Directions for use and dosage:
Orally, at a dose of 100-130 mg/sq.m once, with an interval of 6 weeks, or 75 mg/sq.m with an interval of 3 weeks. When combined with other cytostatics, the dose of lomustine is from 70 to 100 mg/sq.m with an interval of 6 weeks.
Special instructions:
Due to some “lag” in the appearance of signs of myelotoxicity, other cytostatic drugs can be prescribed no earlier than 3-6 weeks from the date of drug administration. Do not open the capsules, since the powder contained in them is irritating; contact of the powder with the skin and mucous membranes should be avoided. The increased risk of pulmonary toxicity should be taken into account when used in patients with broncho-obstructive syndrome. Vaccination of patients and their family members is not recommended during therapy with lomustine.
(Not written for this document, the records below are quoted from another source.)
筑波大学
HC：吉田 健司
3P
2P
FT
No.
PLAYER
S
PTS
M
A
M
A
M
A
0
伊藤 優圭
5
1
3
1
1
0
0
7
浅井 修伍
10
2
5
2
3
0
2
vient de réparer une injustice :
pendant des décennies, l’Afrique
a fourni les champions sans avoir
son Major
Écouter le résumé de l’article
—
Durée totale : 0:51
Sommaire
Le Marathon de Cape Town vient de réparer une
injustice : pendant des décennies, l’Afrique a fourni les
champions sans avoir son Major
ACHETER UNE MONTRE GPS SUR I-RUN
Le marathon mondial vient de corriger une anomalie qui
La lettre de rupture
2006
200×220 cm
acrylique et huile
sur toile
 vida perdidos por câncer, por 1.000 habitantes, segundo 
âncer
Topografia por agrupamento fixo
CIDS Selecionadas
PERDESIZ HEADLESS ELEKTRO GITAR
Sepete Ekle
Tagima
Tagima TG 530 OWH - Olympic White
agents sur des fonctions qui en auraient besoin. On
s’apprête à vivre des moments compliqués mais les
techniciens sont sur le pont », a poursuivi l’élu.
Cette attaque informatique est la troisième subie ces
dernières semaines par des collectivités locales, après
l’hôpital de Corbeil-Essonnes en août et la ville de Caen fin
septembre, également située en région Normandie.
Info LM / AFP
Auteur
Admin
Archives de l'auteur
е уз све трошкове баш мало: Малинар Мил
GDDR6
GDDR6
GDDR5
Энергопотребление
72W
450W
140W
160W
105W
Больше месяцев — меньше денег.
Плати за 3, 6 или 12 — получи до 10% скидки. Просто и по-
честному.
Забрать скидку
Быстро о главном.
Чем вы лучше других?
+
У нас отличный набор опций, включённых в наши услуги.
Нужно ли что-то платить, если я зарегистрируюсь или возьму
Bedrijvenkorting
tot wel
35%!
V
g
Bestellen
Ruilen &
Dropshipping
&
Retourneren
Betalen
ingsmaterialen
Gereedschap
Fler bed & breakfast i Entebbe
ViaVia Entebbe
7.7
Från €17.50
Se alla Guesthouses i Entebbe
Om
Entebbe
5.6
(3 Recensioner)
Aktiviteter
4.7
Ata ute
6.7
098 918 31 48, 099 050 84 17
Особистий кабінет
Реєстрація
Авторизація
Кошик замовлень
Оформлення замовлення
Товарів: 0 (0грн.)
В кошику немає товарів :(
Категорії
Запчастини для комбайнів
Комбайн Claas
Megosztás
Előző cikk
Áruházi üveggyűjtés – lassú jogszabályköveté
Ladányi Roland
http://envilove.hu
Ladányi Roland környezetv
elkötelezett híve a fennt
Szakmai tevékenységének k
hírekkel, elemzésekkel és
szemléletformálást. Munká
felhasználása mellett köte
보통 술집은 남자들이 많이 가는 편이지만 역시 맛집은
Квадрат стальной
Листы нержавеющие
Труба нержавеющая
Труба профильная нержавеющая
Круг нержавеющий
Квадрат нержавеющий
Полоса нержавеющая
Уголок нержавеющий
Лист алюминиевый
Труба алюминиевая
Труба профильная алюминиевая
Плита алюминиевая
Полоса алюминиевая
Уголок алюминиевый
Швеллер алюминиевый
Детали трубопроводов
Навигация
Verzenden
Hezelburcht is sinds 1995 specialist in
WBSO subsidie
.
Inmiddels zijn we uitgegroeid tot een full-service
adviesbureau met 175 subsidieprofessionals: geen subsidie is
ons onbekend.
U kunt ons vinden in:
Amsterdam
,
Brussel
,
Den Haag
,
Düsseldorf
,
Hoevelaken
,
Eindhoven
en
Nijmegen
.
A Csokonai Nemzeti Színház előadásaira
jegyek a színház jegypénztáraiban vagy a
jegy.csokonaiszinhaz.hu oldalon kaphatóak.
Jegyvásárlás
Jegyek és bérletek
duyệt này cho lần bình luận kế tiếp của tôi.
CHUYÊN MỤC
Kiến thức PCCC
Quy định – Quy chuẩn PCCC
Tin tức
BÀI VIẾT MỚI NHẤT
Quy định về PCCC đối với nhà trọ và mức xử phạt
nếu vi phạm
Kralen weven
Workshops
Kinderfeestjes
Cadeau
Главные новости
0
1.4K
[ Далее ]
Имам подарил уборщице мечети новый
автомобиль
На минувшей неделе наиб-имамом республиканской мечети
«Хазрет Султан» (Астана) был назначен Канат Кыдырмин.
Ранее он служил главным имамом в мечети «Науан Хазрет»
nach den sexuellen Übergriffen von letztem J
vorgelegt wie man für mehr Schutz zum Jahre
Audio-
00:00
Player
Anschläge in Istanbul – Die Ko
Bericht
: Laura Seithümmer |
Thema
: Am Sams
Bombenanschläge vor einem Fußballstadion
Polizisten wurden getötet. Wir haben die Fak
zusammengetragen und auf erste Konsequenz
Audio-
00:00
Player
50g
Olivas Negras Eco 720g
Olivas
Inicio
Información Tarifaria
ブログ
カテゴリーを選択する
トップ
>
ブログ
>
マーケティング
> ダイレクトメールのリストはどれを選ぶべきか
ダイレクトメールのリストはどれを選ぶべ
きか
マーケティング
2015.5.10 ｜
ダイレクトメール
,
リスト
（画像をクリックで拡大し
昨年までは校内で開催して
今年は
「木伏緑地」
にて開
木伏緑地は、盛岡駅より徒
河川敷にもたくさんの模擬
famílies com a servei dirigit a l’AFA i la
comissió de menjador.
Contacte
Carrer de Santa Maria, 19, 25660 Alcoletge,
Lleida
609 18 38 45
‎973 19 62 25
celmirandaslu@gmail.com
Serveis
Systematic (at least once a week) monitoring of the peripheral blood picture is necessary during therapy and for 6 weeks after the end of treatment (taking into account the likelihood of a late onset of myelotoxic effect), as well as periodic monitoring of laboratory parameters of liver and kidney function.
Interaction:
When used simultaneously with drugs that inhibit hematopoiesis, myelotoxicity may increase.